Зимой мы наконец получили те самые «хлопковые» деньги — 1 695 000 один миллион шестьсот девяносто пять тысяч туркменских манатов. Но радости не было. А вскоре пришел еще один удар в спину — телеграмма от бабушки. Они написали, что не приедут, потому что просто не поверили нашей первой телеграмме. Они думали, мы преувеличиваем…
Не успело пройти и ста дней траура, как родственники отчима привели в дом чужую женщину по имени Рано. Она была ленивой и вульгарной, но отчим полностью потерял голову. На следующий день они поехали на базар. Отчим взял с собой все наши заработанные на хлопке миллионы манатов и слепо отдал их ей. На рынке Рано попросила его подождать у входа, забрала сумку с деньгами и исчезла навсегда. Вечером отчим вернулся ни с чем: без денег, без новой жены и без еды.
В доме наступил страшный, звенящий голод. Наша одежда износилась, мамы не было, а человек, который должен был нас защищать, просто пустил по ветру всё, ради чего мы с братом проливали кровь и пот на хлопковых полях.
В ту ночь, слушая, как тихо плачут от голода моя шестилетняя сестрёнка и одиннадцатилетний братишка, я сидела у окна и смотрела на луну. Мои светлые волосы, которые я так ненавидела в школе, отливали серебром. Я поняла: мне всего тринадцать, но детство закончилось.
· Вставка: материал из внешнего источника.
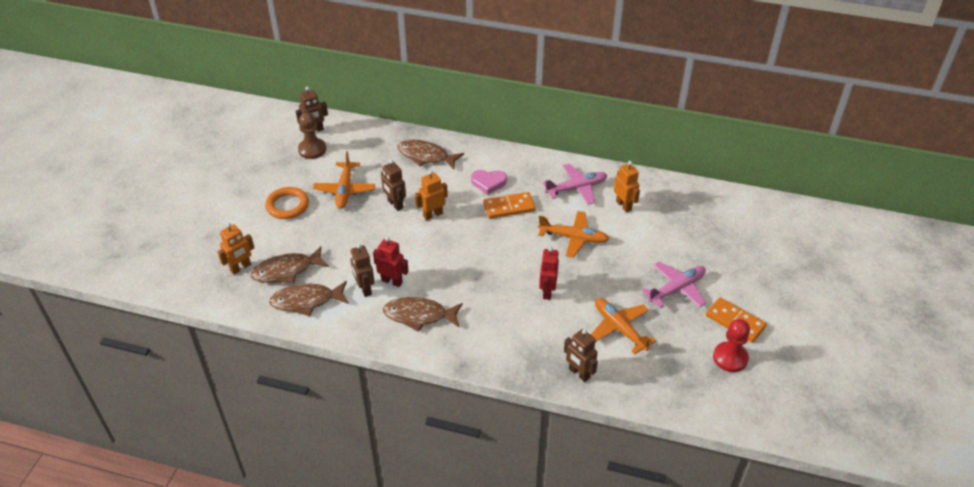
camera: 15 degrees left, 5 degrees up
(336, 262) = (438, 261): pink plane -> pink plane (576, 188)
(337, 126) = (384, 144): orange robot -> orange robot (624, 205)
Больше никто и никогда не защитит нас, кроме меня самой.
Я аккуратно достала со дна сундука старую мамину книгу на нашем родном татарском языке и спрятала её на самое дно узелка. Мой план созрел окончательно. Я дождусь весны. Я дождусь своего четырнадцатилетия, когда мне выдадут первый документ, крепко сожму маленькие руки своих родных братишки и сестрёнки, и мы побежим. Туда, где нас никто и никогда не найдёт. В Казахстан. Там живут наши родственники, там нас встретит тётя — мамина родная сестра. Она поможет нам окрепнуть, а оттуда мы обязательно вернёмся на нашу далёкую Родину.
Мама, ты слышишь меня? Я смогу. Твоя белая девочка с хлопкового поля спасёт нас всех. Обещаю.